Tuesday, July 13, 2010

Insomnia

I slept really well last night. I was asleep before my head hit the pillow and I didn't wake up once during the night. I woke up this morning fifteen minutes earlier than normal feeling refreshed and ready to attack the day with the strength of a gorilla.

This all made possible with another week-long stint of not sleeping. A relapse back into my insomniac days when I would literally go four and five days at a time without getting any substantive sleep. At first I hated this. I was tired all day everyday, but couldn't sleep. I'd lie in bed for hours upon hours just waiting to fall asleep, just to give up once I realized it was morning already. I was living on coffee and the occasional Adderall. However, at the deepest point of my despair, a strange thing happened. I started to enjoy it.

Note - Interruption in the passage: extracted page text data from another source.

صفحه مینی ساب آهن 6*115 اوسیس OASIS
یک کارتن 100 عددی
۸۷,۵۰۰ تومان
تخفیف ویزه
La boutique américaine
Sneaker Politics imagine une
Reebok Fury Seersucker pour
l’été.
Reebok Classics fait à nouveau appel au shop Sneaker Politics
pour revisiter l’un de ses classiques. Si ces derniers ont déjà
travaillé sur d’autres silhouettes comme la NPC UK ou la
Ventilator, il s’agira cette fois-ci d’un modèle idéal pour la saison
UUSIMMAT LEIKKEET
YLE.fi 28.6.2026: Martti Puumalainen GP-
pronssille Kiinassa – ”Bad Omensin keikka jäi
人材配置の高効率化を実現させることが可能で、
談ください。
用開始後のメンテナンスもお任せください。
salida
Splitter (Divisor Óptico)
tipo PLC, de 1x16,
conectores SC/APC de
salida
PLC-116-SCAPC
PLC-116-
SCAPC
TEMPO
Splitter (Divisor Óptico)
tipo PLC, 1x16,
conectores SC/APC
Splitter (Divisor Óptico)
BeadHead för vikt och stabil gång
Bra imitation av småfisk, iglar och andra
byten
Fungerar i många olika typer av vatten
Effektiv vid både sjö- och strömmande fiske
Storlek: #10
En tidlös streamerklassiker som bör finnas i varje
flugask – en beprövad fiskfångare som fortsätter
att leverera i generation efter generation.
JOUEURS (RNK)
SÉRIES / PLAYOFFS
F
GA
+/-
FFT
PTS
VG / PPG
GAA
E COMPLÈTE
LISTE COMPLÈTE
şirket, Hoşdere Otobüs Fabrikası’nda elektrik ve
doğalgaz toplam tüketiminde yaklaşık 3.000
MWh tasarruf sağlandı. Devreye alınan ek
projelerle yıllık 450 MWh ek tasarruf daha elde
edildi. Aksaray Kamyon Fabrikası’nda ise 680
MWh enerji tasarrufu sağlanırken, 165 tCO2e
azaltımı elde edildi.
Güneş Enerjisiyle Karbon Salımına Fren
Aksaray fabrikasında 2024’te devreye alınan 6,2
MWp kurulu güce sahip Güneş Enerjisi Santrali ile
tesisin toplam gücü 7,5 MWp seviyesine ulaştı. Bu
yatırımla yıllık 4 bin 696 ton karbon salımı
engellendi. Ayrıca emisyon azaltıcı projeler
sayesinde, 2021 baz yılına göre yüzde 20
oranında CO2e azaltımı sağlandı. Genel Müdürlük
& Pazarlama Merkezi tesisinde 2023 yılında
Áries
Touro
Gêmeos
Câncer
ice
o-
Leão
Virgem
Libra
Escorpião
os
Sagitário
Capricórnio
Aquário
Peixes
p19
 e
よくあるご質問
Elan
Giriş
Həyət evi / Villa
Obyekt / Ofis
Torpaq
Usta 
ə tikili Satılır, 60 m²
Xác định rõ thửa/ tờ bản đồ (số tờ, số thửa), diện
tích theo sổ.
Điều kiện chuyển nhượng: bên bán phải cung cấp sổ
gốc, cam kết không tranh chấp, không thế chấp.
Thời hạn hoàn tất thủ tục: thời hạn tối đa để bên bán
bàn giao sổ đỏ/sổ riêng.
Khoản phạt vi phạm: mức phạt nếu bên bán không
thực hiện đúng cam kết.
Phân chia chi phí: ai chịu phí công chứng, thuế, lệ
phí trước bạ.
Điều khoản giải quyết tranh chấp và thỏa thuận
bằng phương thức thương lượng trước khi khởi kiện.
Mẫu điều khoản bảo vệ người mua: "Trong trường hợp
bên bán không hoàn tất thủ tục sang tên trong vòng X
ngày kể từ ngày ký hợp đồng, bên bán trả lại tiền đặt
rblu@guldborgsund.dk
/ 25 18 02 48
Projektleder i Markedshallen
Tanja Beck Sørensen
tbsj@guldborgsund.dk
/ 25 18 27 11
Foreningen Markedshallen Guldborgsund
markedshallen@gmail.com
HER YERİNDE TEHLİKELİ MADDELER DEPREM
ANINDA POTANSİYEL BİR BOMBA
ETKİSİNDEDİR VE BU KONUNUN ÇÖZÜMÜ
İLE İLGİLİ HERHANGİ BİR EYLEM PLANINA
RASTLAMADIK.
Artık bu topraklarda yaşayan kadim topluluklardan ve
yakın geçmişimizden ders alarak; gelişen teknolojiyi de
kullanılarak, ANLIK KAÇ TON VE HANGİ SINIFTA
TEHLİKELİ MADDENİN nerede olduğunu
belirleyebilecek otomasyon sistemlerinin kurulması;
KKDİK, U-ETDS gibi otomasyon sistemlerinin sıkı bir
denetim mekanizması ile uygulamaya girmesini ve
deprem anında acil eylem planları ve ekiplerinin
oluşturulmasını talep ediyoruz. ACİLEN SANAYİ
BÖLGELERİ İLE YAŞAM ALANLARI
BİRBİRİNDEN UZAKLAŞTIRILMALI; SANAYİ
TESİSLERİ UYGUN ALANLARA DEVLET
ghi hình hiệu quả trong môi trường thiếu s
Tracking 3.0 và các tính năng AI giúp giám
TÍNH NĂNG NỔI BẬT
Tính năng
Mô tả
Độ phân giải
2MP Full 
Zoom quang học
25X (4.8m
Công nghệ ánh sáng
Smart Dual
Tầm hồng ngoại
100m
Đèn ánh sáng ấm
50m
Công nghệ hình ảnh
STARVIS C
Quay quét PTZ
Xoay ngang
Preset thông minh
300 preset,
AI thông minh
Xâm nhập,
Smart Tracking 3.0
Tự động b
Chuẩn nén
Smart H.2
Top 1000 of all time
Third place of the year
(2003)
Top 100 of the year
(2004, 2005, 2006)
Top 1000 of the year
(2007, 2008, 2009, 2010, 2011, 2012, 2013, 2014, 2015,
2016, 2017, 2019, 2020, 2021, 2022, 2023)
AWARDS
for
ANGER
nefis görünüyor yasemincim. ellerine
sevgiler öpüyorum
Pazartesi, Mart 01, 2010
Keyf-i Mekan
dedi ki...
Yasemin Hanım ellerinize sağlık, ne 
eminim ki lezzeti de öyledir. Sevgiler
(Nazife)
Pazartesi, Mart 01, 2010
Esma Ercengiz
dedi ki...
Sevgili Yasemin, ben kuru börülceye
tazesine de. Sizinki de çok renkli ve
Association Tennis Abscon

I liked having no constraint on the things I wanted to do. The hours of the day become inconsequential when they weren't defining when you slept and when you didn't. The excuse "I don't have time" went right out the window. I found myself reading the books and watching the movies I'd always sidestepped, citing a busy schedule or lack of free time as my excuse. I'd take walks, clean stuff, and go on stumbleupon.com for hours on end. Eventually I began looking for something that helped me separate the days from one another. Sure, you've got sunrise and sunset, but how often do those phenomena actually define people's activity? This went on basically my entire freshman year of college. Up for three or four days, crash for fifteen or twenty hours, repeat.

Then, like a lightswitch, I could sleep again. My life again had a rhythm. Sure, I gave up watching the short films of the great foreign directors like Olivier Assayas and Frédéric Auburtin and I haven't really read a book that wasn't required since then.

But hey, at least I'm one of the living now.